** Collected data follows **

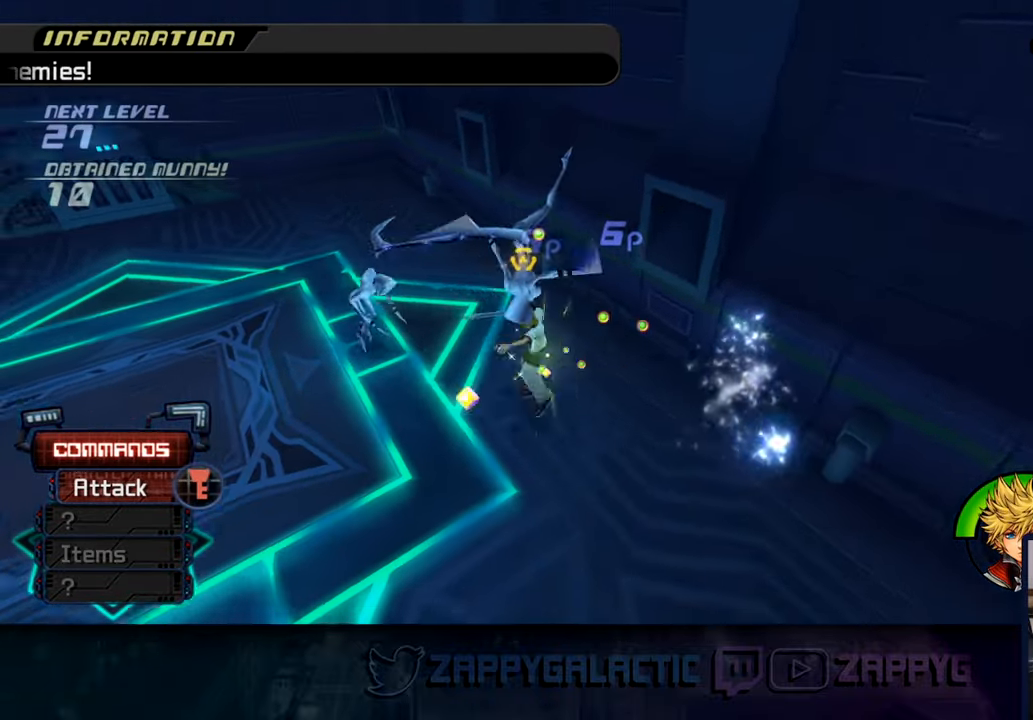
Gameplay with a controller (PlayStation layout); each line is a JSON object with the inputs held at the frame after it. "events" lists button and stick changes between this image and that frame as [ms after this image, input, new state], when the widget could be followed in between.
{"buttons": [], "left_stick": "left", "right_stick": "center", "events": [[83, "CROSS", "up"], [150, "CROSS", "down"], [267, "CROSS", "up"], [367, "CROSS", "down"], [467, "CROSS", "up"]]}
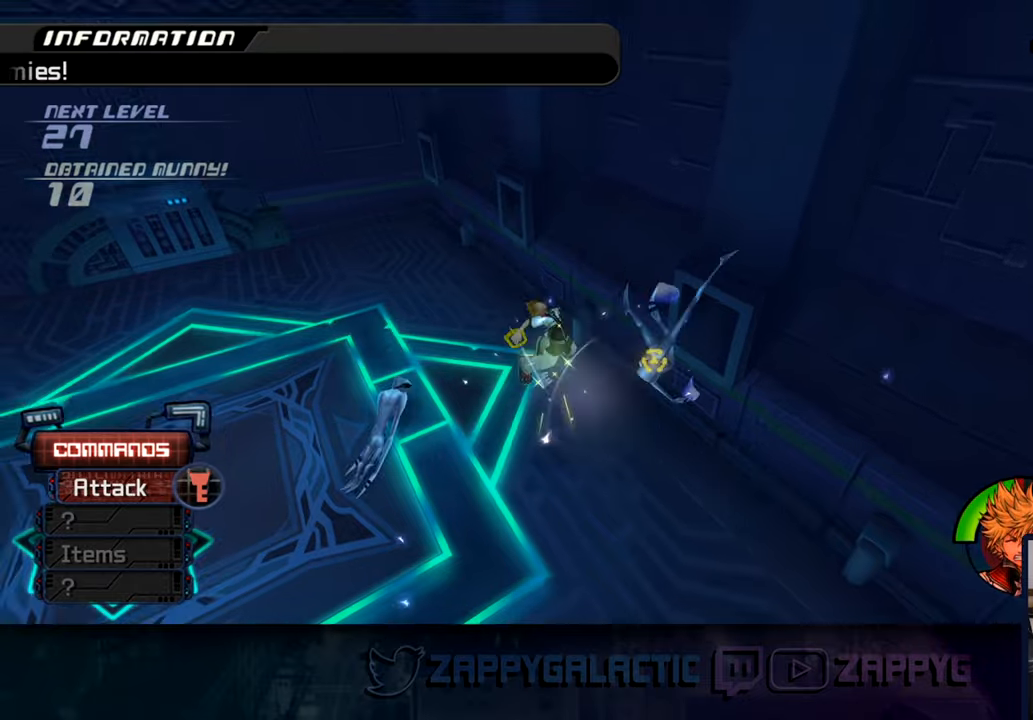
{"buttons": ["CROSS"], "left_stick": "right", "right_stick": "center", "events": [[17, "left_stick", "up-left"], [150, "left_stick", "down-right"], [267, "CIRCLE", "down"], [400, "CIRCLE", "up"], [434, "left_stick", "right"], [467, "CROSS", "down"]]}
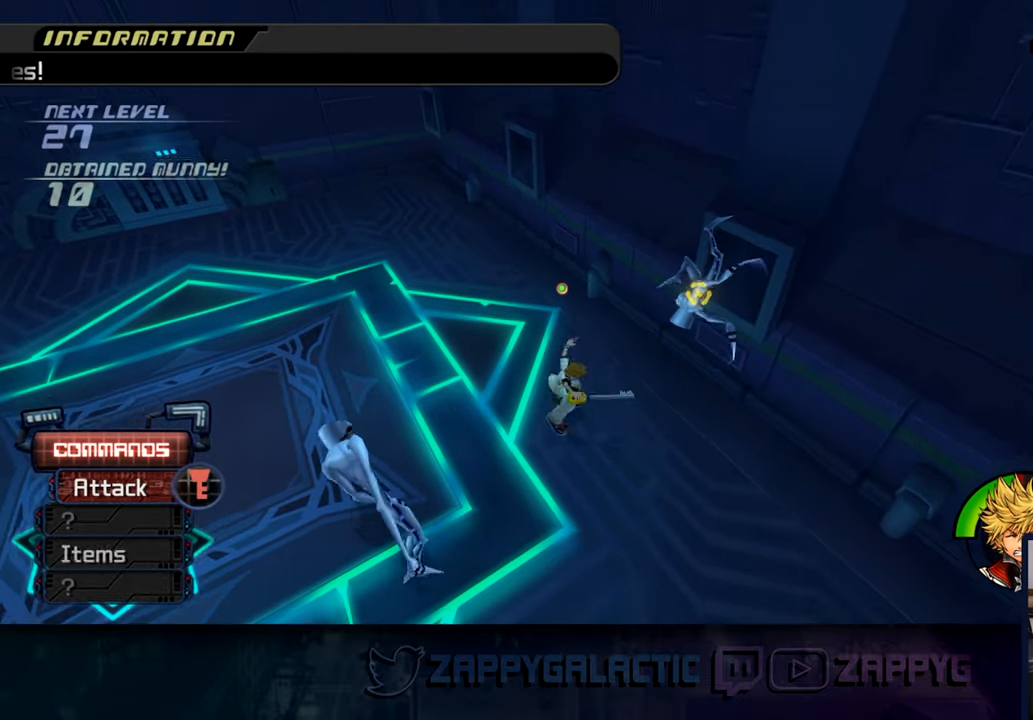
{"buttons": [], "left_stick": "center", "right_stick": "center", "events": [[84, "CROSS", "up"], [150, "CROSS", "down"], [267, "CROSS", "up"], [350, "CROSS", "down"], [450, "left_stick", "center"], [467, "CROSS", "up"]]}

** End of Collected data **

• _Problem_
Without the pictures, repeat the listing above exactly.

• _Your response_
Gameplay with a controller (PlayStation layout); each line is a JSON object with the inputs held at the frame after it. "events" lists button and stick changes between this image and that frame as [ms after this image, input, new state], when the widget could be followed in between.
{"buttons": [], "left_stick": "left", "right_stick": "center", "events": [[83, "CROSS", "up"], [150, "CROSS", "down"], [267, "CROSS", "up"], [367, "CROSS", "down"], [467, "CROSS", "up"]]}
{"buttons": ["CROSS"], "left_stick": "right", "right_stick": "center", "events": [[17, "left_stick", "up-left"], [150, "left_stick", "down-right"], [267, "CIRCLE", "down"], [400, "CIRCLE", "up"], [434, "left_stick", "right"], [467, "CROSS", "down"]]}
{"buttons": [], "left_stick": "center", "right_stick": "center", "events": [[84, "CROSS", "up"], [150, "CROSS", "down"], [267, "CROSS", "up"], [350, "CROSS", "down"], [450, "left_stick", "center"], [467, "CROSS", "up"]]}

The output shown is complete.